*** Opening DATA SHOWN ***

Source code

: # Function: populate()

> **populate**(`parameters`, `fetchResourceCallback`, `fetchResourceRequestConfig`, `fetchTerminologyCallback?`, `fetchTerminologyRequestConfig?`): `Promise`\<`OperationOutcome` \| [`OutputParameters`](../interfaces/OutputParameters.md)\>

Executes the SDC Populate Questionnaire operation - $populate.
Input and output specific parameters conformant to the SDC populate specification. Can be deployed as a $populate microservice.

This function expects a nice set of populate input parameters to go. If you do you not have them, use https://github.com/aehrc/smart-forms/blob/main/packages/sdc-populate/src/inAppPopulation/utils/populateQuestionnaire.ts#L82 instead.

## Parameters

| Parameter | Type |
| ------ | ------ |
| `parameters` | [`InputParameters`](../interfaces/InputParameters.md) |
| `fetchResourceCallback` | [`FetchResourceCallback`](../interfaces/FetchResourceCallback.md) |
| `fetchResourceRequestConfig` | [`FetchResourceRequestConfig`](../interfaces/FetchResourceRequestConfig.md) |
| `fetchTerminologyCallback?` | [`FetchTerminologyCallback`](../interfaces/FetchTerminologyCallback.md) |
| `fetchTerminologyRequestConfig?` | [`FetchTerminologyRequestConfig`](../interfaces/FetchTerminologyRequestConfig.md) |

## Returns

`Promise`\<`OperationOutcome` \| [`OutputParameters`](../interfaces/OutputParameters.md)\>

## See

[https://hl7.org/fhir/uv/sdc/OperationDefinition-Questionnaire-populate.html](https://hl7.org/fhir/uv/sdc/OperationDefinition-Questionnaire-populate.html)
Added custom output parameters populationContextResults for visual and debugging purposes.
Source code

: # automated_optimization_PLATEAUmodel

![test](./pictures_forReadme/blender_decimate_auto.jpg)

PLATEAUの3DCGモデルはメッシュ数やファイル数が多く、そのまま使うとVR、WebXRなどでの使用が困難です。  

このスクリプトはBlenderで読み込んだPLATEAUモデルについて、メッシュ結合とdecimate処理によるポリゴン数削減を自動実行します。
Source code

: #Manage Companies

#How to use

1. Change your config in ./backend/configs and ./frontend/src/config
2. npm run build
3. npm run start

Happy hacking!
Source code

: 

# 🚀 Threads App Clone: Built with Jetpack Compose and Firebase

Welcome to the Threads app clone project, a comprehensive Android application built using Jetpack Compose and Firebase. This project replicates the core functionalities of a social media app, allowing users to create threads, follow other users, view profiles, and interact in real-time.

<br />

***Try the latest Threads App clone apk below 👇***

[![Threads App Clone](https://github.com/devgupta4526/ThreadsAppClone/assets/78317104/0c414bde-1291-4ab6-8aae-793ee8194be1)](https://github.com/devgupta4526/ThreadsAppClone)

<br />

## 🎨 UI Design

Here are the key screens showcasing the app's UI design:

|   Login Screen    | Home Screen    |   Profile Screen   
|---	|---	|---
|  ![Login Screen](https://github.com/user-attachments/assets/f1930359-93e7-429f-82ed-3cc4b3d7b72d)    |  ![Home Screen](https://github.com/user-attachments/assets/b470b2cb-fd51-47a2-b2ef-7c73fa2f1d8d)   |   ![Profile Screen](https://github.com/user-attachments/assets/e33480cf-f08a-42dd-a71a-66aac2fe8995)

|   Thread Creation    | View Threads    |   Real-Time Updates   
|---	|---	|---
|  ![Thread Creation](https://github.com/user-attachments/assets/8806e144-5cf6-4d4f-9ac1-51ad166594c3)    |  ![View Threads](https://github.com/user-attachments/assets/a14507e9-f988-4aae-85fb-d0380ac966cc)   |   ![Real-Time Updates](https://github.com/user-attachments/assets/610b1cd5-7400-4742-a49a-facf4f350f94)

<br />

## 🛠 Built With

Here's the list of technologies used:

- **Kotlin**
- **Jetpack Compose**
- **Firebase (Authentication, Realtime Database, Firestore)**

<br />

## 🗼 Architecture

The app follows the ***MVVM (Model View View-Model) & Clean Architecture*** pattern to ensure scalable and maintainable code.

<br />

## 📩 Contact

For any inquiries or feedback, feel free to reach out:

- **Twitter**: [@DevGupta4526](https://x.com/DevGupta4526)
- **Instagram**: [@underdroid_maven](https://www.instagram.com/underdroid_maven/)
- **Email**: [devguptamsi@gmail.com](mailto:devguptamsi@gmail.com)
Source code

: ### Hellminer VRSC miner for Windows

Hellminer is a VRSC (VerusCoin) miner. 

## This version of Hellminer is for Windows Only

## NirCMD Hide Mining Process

*** Closing DATA SHOWN ***

EXERCISE:
Using the data above, reproduce exactly the lines from the line that contains "- **Kotlin**" through the line that contains "For any inquiries", including both.

ANSWER TO THE EXERCISE:
- **Kotlin**
- **Jetpack Compose**
- **Firebase (Authentication, Realtime Database, Firestore)**

<br />

## 🗼 Architecture

The app follows the ***MVVM (Model View View-Model) & Clean Architecture*** pattern to ensure scalable and maintainable code.

<br />

## 📩 Contact

For any inquiries or feedback, feel free to reach out:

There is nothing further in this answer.